The $150,000 in legal fees that was awarded to RCALF-USA, Bullard said, likely pales in comparison to the amount the national Beef Checkoff is paying in legal fees on behalf of their state affiliates that have convened in the case. Altogether, these lawsuits add up to hundreds of thousands of dollars in checkoff dollars being paid for both sides.

GATHERING SIGNATURES

As far as the Checkoff Referendum that Bullard said will allow producers to vote whether or not to maintain the Beef Checkoff program, signatures are still being gathered.

“We need 89,000 signatures, and though the numbers are growing day by day, it’s a challenge to get that many producers who actually pay the checkoff. We’ve gone to USDA and the Cattlemen’s Beef Board and asked them to help simply by sharing the list they’ve gathered of beef checkoff-paying producers and they declined to assist us.”

A spokesperson for the CBB said their office does not have access to such a sharable list.

Even while paying legal fees and other administrative costs associated with legal disputes, the Beef Checkoff continues to follow the law that put it in place, Hanes said.

“The checkoff continues every day to be innovative in promotion, research, and education to reach our consumers,” he said. “We had to be particularly creative during the past year, as restaurants were closed, people couldn’t gather together, and things moved online rather than in person.”

A major Beef Checkoff event that illustrates that creativity was the Daytona International Speedway Xfinity season opener, the Beef. It’s What’s for Dinner 300.

Austin Cindric after winning the Beef. It’s What’s for Dinner 300 NASCAR race.

The sponsored event on Feb. 13 was funded by Federation of State Beef Councils for $350,000 — a discounted cost after a title sponsor fell out at the last minute, allowing the checkoff to take advantage of the nationally televised event. For that investment, there were more than 850 stories about the race on mainstream news outlets like Yahoo! Finance, ESPN and USA Today, reaching millions of readers and viewers. The event, and beef, were featured on the billboard over Times Square six times over two days prior to the event, and there were 12,500 posts on social media before, during, and after the event.
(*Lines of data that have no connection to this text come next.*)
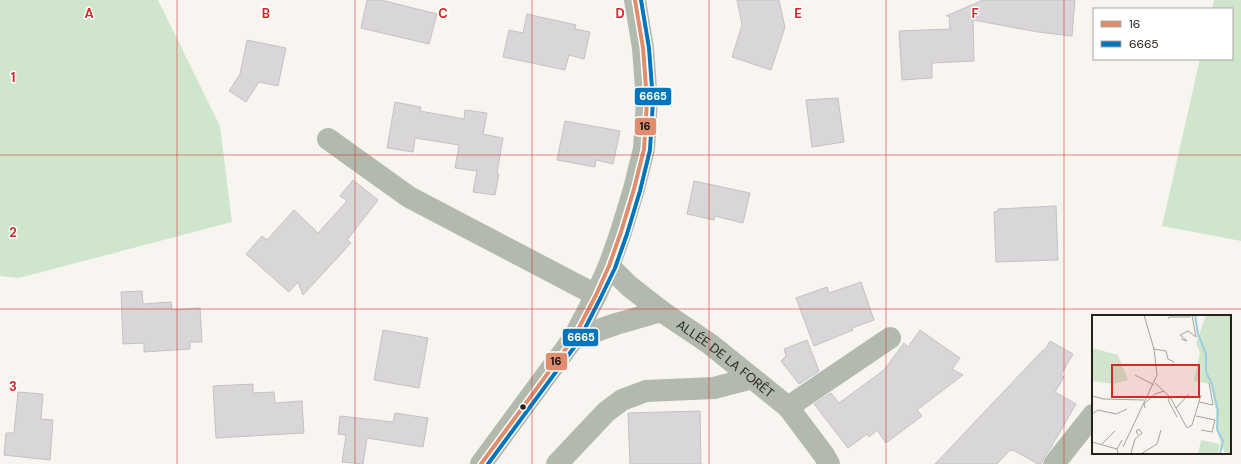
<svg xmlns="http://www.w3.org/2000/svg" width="1241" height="464" font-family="'DM Sans',sans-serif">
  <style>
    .green { fill: #cfe6cd }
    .building { fill: #d8d6d8; stroke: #c4c1c4 }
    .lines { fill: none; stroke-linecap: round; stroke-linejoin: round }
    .minor { stroke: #b1baad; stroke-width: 22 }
    .major { stroke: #b2baad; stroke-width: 22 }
    .bus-1-casing { stroke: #fff; stroke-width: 7 }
    .bus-2-casing { stroke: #fff; stroke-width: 7 }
    .bus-1 { stroke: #df8d6c; stroke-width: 4 }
    .bus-2 { stroke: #0275bc; stroke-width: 4 }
    .grid { fill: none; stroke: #d62828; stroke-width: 1; stroke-opacity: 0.55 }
    .bus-dot { fill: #29221b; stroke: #fff; stroke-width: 1.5 }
    .labels { text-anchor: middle; stroke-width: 3; stroke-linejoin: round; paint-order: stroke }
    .street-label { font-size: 13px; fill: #29221b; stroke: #fff }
    .inset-river { fill: none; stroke: #9ccce3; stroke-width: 2 }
    .inset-road { fill: none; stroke: #a5a19b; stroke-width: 1 }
    .view { fill: #d62828; fill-opacity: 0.15; stroke: #d62828; stroke-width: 2 }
    .inset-edge { fill: none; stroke: #29221b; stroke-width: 2 }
    .grid-label { font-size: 13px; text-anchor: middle; font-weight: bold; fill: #d62828; stroke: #fff; stroke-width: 3; stroke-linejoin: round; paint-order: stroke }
    .line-badge { stroke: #fff; stroke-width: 1.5 }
    .badge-label { font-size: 11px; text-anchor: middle; font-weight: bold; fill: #fff }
    .pale-badge-label { font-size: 11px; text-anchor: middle; font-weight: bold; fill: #111 }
  </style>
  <rect width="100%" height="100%" fill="#f8f5f0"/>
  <path class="green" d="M0,0H158L220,126L232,222L19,278L0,276Z
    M1214,0H1241V241L1162,226L1200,59H1232V9H1212Z"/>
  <path class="building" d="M367,0H381L437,14L429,44L361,28Z
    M737,0H779L785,27L771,70L732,57L742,25Z
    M983,0H1075L1072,36L1038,32L973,20L974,61L932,63V78L902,80L899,31L950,29L949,16H946Z
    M527,14L576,25L575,29L590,32L584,59L569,55L565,70L503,57L509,30L523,33Z
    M247,40L286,48L278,86L259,82L246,102L229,91L240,74Z
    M838,98L844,142L812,147L806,100Z
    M395,102L421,107L420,111L464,119L465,110L487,113L483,134L503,138L497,173L499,174L495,195L473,192L477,171L455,168L459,145L415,138L413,152L387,148Z
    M565,121L620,131L613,164L596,160L595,167L557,160Z
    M353,180L378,200L347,240L351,243L303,295L298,282L289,292L246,254L262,236L267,240L294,210L318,233L347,201L340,196Z
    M694,181L750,193L743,223L715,216L714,220L687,214Z
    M1056,206L1058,260L996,262L994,212L998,211V209Z
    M861,282L874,320L852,328L853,330L814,346L796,298L827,287L829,293Z
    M142,291L143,304L171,302L172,310L200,308L202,342H190V349L144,352V343L123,344L121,292Z
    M383,330L428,338L419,388L374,380Z
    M920,330L960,358L952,369L963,375L917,410L922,416L886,443L877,430L869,437L867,434L848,448L814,404L831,393L839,403L884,370L904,343L908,347Z
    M807,340L819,371L799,384L781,361L786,356L784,349Z
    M1050,341L1073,354L1061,375L1064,377L1055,392L1076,404L1050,449L1044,457L1041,464H1038L1013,450L1012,451L1010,450L997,464H935L1043,350L1044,351Z
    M253,384V393L274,392L275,403L302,401L304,433L216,438L213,386Z
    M18,392L43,394L41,419L53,420L50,460L4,455L6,433H14Z
    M700,411L701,464H630L628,413Z
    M395,413L428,418L423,447L367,438L363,464L342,462L346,435L338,434L340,416L393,422Z"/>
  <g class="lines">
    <g class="minor">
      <path d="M328,139L409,197L596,295"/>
      <path id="s1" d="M609,266L629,286L661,311L710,344L788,407L824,455L829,464"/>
      <path d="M573,339L616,324L661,311"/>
      <path d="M788,407L890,338"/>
      <path d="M557,464L606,412L622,400L646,391L714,388L752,378"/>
      <path d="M1054,464L1093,415"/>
    </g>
    <path class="major" d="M481,464L573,339L596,295L609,266L621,232L634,189L644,149L647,101L643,48L635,0"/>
    <g class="bus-1-casing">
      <path id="bus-1" d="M481,464L573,339L596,295L609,266L621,232L634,189L644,149L647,101L643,48L635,0"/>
    </g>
    <g class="bus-2-casing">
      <path id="bus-2" d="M488,464L578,342L601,297L615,268L627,234L640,191L650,150L653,101L649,48L641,0"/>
    </g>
    <use href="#bus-1" class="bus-1"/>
    <use href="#bus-2" class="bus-2"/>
  </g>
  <path class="grid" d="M177,0V464M355,0V464M532,0V464M709,0V464M886,0V464M1064,0V464M0,155H1241M0,309H1241"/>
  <circle class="bus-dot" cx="523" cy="407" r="3.5"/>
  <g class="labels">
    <g class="street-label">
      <text dy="5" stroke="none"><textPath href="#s1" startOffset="149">ALLÉE DE LA FORÊT</textPath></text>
    </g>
  </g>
  <g transform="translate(1092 315)">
    <rect width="139" height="139" fill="#f8f5f0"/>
    <path d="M114,0H139V139L132,137L124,114V96L118,69L102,66L108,38L104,28ZM0,33L26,40L36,65L22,69L0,66ZM109,125L128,129L126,139H106Z" fill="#cfe6cd"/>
    <path class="inset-river" d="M103,0L106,19L114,39V57L120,69L126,96L125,114L131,126L128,139"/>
    <path class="inset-road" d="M76,4L77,2H99M89,24L95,26L88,20L96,16L104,22L100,0M62,34L74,36L76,44L82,47M43,60L62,70M63,68L78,82L95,113L100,110L109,80M0,81L12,84L52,85M78,82L76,85L85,102M107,87L121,90L117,68M53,93L52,89L63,79L72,76M84,93L97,79M0,99L6,95L24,99L35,94M104,101L123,105L120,117L109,115M0,127L25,134M9,130L23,116M31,132L65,60L62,34L52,0M39,138L43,124L50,118L47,114L44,116L46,120M26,139L25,134L30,125M49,139L65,129L69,115"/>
    <path class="view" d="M20,50H107V82H20Z"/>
    <rect width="139" height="139" class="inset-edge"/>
  </g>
  <g class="grid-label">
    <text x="89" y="18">A</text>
    <text x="266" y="18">B</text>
    <text x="443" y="18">C</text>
    <text x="620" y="18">D</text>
    <text x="798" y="18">E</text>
    <text x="975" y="18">F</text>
    <text x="13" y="82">1</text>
    <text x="13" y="237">2</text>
    <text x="13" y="391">3</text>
  </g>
  <g class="line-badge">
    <rect x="634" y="87" width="38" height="19" rx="4" fill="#0275bc"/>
    <rect x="634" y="117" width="23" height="19" rx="4" fill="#df8d6c"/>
    <rect x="562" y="328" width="37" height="19" rx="4" fill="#0275bc"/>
    <rect x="545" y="352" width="23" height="19" rx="4" fill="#df8d6c"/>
  </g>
  <g class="badge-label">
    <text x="653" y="100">6665</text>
    <text x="581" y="341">6665</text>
  </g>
  <g class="pale-badge-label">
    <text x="645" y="130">16</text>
    <text x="556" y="365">16</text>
  </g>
  <rect x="1093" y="8" width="140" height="52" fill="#ffffff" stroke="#a9a7a4"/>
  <rect x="1101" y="21" width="20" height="6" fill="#df8d6c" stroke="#a9a7a4"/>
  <text x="1129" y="28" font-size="12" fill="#29221b">16</text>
  <rect x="1101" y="41" width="20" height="6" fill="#0275bc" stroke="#a9a7a4"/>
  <text x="1129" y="48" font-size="12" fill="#29221b">6665</text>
</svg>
The event, according to Hanes, was timely as it took place during the pandemic when television viewership was up, with people looking for alternative entertainment.
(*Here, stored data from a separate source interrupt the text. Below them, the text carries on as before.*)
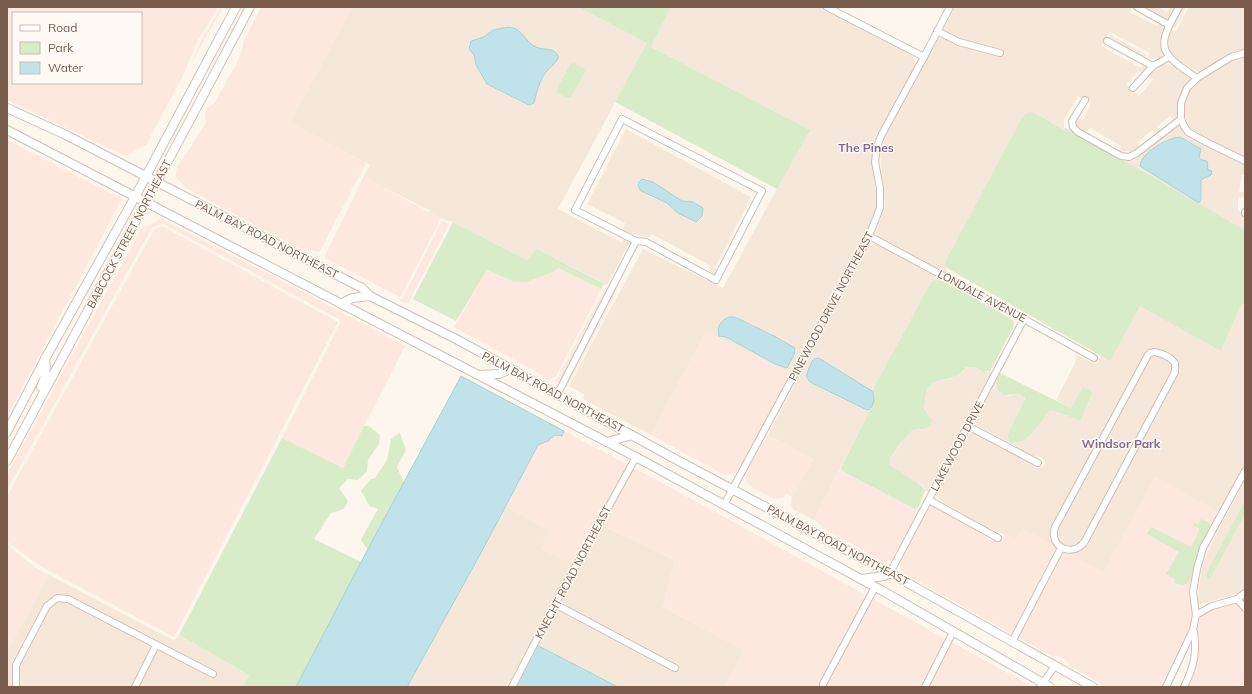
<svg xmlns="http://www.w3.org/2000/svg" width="1252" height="694" viewBox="0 0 1252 694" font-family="Mulish,sans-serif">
<rect width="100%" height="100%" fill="#fdf6ec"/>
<!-- residential -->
<g fill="#f5e8da">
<polygon points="352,7 578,7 647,43 558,209 613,238 622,243 624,239 629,243 607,285 537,249 527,260 453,222 440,218 429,213 430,211 366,178 363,178 370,165 290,123"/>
<polygon points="671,7 821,7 912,55 915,61 915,67 883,127 874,175 878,204 872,222 793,374 706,332 651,435 583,399 584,394 569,386 643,249 723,288 809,130 651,47"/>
<polygon points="955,7 1133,7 1130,12 1157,26 1159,22 1162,23 1164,29 1162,34 1163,53 1161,58 1150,59 1148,58 1150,53 1110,32 1101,46 1141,68 1144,64 1148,67 1143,74 1138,71 1126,84 1139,96 1153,80 1149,76 1163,64 1172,65 1191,79 1183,90 1178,104 1178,117 1174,121 1170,116 1157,127 1160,131 1156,134 1152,130 1138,142 1140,147 1135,152 1119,151 1121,146 1090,128 1086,133 1080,129 1075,125 1074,122 1077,118 1083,120 1091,103 1078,96 1064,120 1064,130 1033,112 949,253 945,263 945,267 947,270 946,273 879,237 876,233 885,205 880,153 884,139"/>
<polygon points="1144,7 1157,7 1167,12 1170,7 1176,7 1168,20"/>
<polygon points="1179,7 1186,7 1175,28 1172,26 1169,27 1166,51 1194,79 1173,62 1163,61 1151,68 1142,62 1140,64 1104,45 1111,35 1146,55 1145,59 1149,62 1157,63 1164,60 1166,52 1168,23"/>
<polygon points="1189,7 1245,7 1245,50 1237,51 1200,72 1198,72 1176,59 1169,50 1168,35 1171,29 1176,31"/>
<polygon points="1245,56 1245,158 1193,131 1188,125 1185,116 1185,105 1186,98 1189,92 1195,84 1226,63 1236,58"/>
<polygon points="1179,125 1245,163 1245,175 1242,175 1239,191 1245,193 1244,197 1238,198 1238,211 1243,211 1243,219 1245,223 1245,230 1125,162 1135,157"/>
<polygon points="626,129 751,197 715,268 719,271 716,275 709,271 711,266 652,234 649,238 626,232 623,230 625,223 587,204"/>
<polygon points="874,244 879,244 938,274 931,282 872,391 874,397 874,402 814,520 793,509 791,504 792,497 813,459 768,435 868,245"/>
<polygon points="1245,303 1245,468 1220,513 1103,572 1023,529 1017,539 990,529 944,503 936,496 935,494 968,433 971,431 974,431 1032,462 1034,466 1037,468 1043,467 1045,463 1044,460 1041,457 1033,456 976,425 975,419 997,378 996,387 1008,396 1019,394 1024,397 1025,401 1008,434 1046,414 1050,410 1067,416 1088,405 1091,397 1092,392 1083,388 1072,408 1056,400 1075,363 1076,358 1074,354 1096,364 1101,356 1110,361 1140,305 1221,351 1241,305"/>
<polygon points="966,367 976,367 983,372 993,372 929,492 925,490 923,486 899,472 890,465 890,459 910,431 916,430 922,430 928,428 924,410 926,394 928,388 932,382 937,380 950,379 963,372"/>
<polygon points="1245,480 1245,588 1240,593 1197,605 1202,566 1212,542"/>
<polygon points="506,506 548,530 597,523 675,560 663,607 744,650 725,687 618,687 531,642 511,687 407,687"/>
<polygon points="49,575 173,640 176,639 179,635 249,675 243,687 7,687 7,651"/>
</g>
<!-- commercial -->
<g fill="#fde8e0" fill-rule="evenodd">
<path d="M 7,7 L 218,7 L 198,40 L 182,77 L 146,145 L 126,156 L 7,100 ZM 13,13 L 141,13 L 141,83 L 13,83 Z"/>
<polygon points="221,7 223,7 191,64 201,41"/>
<polygon points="261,7 352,7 290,123 366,163 320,251 317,252 307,248 300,249 197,194 185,187 176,177 176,171 178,165 187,153 206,122 205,115 207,109 215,102 238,61 243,46 243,43"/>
<polygon points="7,140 122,199 7,416"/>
<polygon points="363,178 366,178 440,218 439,223 400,297 325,258 326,254"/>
<polygon points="161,219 290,285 405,346 343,468 282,438 340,323 340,320 162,223 151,229 7,490 7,474 141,229"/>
<polygon points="442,221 449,224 408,304 400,300 403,298"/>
<polygon points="162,226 338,322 174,637 40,566 7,542 7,496 154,230"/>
<polygon points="558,268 601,289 556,376 550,379 546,379 540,374 454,327 487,270 512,281 544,274 555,271"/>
<polygon points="609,287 617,291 567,387 554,380 558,378 605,288"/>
<polygon points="706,332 793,374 740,469 734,473 728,475 725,475 651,435"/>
<polygon points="564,431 666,485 1033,687 725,687 744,650 663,607 675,560 597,523 573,564 541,549 548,530 506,506 538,445 548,441 555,435 562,436"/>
<polygon points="768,435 813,459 792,497 786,494 783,498 775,499 753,488 748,484 746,479 746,474 748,469"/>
<polygon points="841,468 842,471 915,509 919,506 920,509 893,559 884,562 828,531 814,520"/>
<polygon points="1155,476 1220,513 1194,566 1190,581 1193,608 1192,625 1187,639 1162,687 1107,687 1070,666 1066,660 1057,656 1052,656 1035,647 903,573 901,569 900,564 902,559 928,508 930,506 935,505 992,537 995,541 999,542 1003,540 1005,534 1017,539 1022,528 1103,572"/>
<polygon points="7,545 38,569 49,575 7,651"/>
<polygon points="1235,602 1245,612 1245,687 1187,687 1193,676 1197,660 1199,644 1197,625 1200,617 1209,609"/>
</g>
<!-- green -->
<g fill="#d8ecc9">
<polygon points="578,7 671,7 651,47 810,130 777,189 615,102 647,43"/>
<polygon points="574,63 584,68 585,72 571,97 568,98 557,93 557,89 570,64"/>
<path d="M 1033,112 L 1064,130 L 1064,128 L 1070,130 L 1245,230 L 1245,303 L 1241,305 L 1221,351 L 1140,306 L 1110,361 L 945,267 C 945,259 949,253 953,247 L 1022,118 L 1027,113 Z"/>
<polygon points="453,222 527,260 537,249 604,284 601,289 558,268 555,271 526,282 512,281 487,270 456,321 413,299"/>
<path d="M 935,279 L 945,282 L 1010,318 L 1014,322 L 1013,328 L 990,371 L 983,372 L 976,367 L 966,367 C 953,386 934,373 927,390 C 925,396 925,403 924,409 L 932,420 C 928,436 916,425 909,433 C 902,441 895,450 890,459 L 890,465 C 899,472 920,482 925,490 L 919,506 L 915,509 L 842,471 L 841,468 L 874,402 L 874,397 L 872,391 L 931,282 Z"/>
<path d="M 1000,373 L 1071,408 L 1083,387 L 1092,392 L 1091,397 L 1080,420 L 1050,410 C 1039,422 1031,443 1011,443 L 1008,438 L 1008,434 L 1025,400 L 1024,397 L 1019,394 L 1004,395 C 994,390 995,381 1000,373 Z"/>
<polygon points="364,426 369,426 380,435 379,444 368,460 367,471 358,480 348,479 339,488 348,501 344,509 331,513 314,539 361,562 296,687 243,687 249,675 179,635 282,438 343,468"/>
<polygon points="400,433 406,450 397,467 404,483 368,550 361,540 370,523 378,509 370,506 361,491 371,479 375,478 387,460 391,439"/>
<polygon points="1245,501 1245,514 1210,579 1205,576"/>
<polygon points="1201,519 1208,522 1212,529 1199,554 1192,580 1186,584 1182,585 1174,583 1175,579 1166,574 1179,552 1147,534 1151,527 1191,547 1200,529 1193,525 1195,523 1198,525"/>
</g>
<!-- water -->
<g fill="#bfe3e8" stroke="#a5d3da">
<path d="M 509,27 C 524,29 524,42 536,47 C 544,51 553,46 559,57 C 556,63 550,67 546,72 C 539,81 537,92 534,103 L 529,105 L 487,84 L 476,65 L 474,55 L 469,49 L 471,41 L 484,37 L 493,30 Z"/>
<path d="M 1180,137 L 1201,149 L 1199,157 L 1202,160 L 1207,161 L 1208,170 L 1212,171 L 1211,175 L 1202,179 L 1201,181 L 1201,199 L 1199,203 L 1140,166 C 1141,152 1168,138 1180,137 Z"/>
<polygon points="642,179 653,182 682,201 693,202 703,208 702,216 696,222 678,213 667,203 641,191 638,186 639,182"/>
<path d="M 729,317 L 734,317 L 739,319 L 774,336 L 795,348 L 794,355 L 787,368 L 775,364 L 726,337 L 719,336 C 717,326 720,321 729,317 Z"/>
<path d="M 818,358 L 822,360 L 872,391 C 875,398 875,405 868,410 L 865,409 L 810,382 L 806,376 L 812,361 L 815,359 Z"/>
<polygon points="461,376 564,431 562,436 555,435 548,441 538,445 483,549 407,687 296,687 361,562"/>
<polygon points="531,642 618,687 511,687"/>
</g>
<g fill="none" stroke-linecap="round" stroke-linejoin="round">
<!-- street casing -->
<g stroke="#d1beb0" stroke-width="8">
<g id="street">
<polyline points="827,7 924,57 950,7"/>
<polyline points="1137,7 1169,25"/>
<path d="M 1179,7 C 1156,48 1158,52 1197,78"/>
<polyline points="937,31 959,42 1000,53"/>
<polyline points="1107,41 1153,66 1169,57"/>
<polyline points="1245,53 1231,57 1197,78 1187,88 1181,103 1181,119 1184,126 1188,132 1208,143 1245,161"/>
<polyline points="1133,88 1153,66"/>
<polyline points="1085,100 1072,121 1073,127 1078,132 1121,156 1129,157 1137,153 1181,119"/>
<polygon points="622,119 762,191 716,280 646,242 636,241 575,210"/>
<polyline points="1245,212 1245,213"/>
<polyline points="869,236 1024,319 1094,358"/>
<path d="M 1154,352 C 1162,353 1170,357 1175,363 L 1175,372 L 1085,541 C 1073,559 1048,547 1055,527 L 1148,355 L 1150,353 Z"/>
<polyline points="557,395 636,241"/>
<polyline points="968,426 1038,463"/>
<polyline points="929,500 998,538"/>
<polyline points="724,505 869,236 880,208 880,188 875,162 877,146 882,134 924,57"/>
<polyline points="890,573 1024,319"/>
<polyline points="1245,593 1237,599 1245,608"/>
<polyline points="555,604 675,668"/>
<polyline points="1196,615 1212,606 1237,599"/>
<polyline points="1012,642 1061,548"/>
<polyline points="823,684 875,587"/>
<polyline points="16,687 16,665 47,606 57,598 68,599 213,674"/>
<polyline points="135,687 156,645"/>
<polyline points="512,687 555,604 636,457"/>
<polyline points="925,687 953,632"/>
<polyline points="1040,687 1055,666"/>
<polyline points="1166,687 1193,630 1196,615 1193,592 1197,569 1203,548 1245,471"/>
<path d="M 1184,687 C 1194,667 1197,653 1194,632"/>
</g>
</g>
<!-- secondary casing -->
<g stroke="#d6c0b0" stroke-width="10">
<g id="secondary">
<polyline points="7,108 66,135 362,288 370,296 458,340 677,460 890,573 1093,687"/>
<polyline points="7,130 636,457 881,590 1050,687"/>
<polyline points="341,304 352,298 370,296"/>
<polyline points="479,375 499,374 510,369"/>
<path d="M 41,387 C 46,377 47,369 45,359"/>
<polyline points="7,432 45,359 135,197 236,7"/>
<polyline points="607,442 632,435"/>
<polyline points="7,461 205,92 250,7"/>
<polyline points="861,579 884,576 890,573"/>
</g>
</g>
<!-- street -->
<use href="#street" stroke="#fff" stroke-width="6"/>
<!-- secondary -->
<use href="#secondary" stroke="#fff" stroke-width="8"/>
</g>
<g text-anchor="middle" stroke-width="3" stroke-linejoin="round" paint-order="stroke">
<!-- street labels -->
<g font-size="11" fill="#7a5c4d" stroke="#fffaf3">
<text transform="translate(129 234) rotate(-62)" y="4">BABCOCK STREET NORTHEAST</text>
<text transform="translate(267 239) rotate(27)" y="4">PALM BAY ROAD NORTHEAST</text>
<text transform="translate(982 296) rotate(28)" y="4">LONDALE AVENUE</text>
<text transform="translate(831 306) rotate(-62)" y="4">PINEWOOD DRIVE NORTHEAST</text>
<text transform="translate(553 392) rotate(28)" y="4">PALM BAY ROAD NORTHEAST</text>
<text transform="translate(957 446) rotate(-62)" y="4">LAKEWOOD DRIVE</text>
<text transform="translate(838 545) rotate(28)" y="4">PALM BAY ROAD NORTHEAST</text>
<text transform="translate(573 572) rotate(-62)" y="4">KNECHT ROAD NORTHEAST</text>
</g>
<!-- neighbourhood labels -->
<g font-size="12" font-weight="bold" fill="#846695" stroke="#fffaf3">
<text x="866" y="152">The Pines</text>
<text x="1121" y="448">Windsor Park</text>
</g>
</g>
<!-- border -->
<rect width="1252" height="694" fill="none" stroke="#7a5c4d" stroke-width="16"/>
<!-- legend -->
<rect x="12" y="12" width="130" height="72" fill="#fffaf3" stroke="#cabbb1"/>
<rect x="20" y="25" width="20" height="6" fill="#ffffff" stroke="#cabbb1"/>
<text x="48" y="32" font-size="12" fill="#7a5c4d">Road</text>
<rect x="20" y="42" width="20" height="12" fill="#d8ecc9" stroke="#cabbb1"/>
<text x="48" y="52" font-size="12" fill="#7a5c4d">Park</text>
<rect x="20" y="62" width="20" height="12" fill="#bfe3e8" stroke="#cabbb1"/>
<text x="48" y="72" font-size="12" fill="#7a5c4d">Water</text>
</svg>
“We hear all the time that we don’t have enough Beef. It’s What’s for Dinner ads on television anymore,” Hanes said. “Well, this did that, and was able to be shared and broadened to capture chefs, mass media, NASCAR fans, and viewers who were stuck at home in the middle of our national closures.”

An aerial view of the Beef. It’s What’s for Dinner 300.

In all, the promotion began weeks prior to the event and with the additional media support with chef influencers and social media, the event netted millions of viewers and engaged consumers.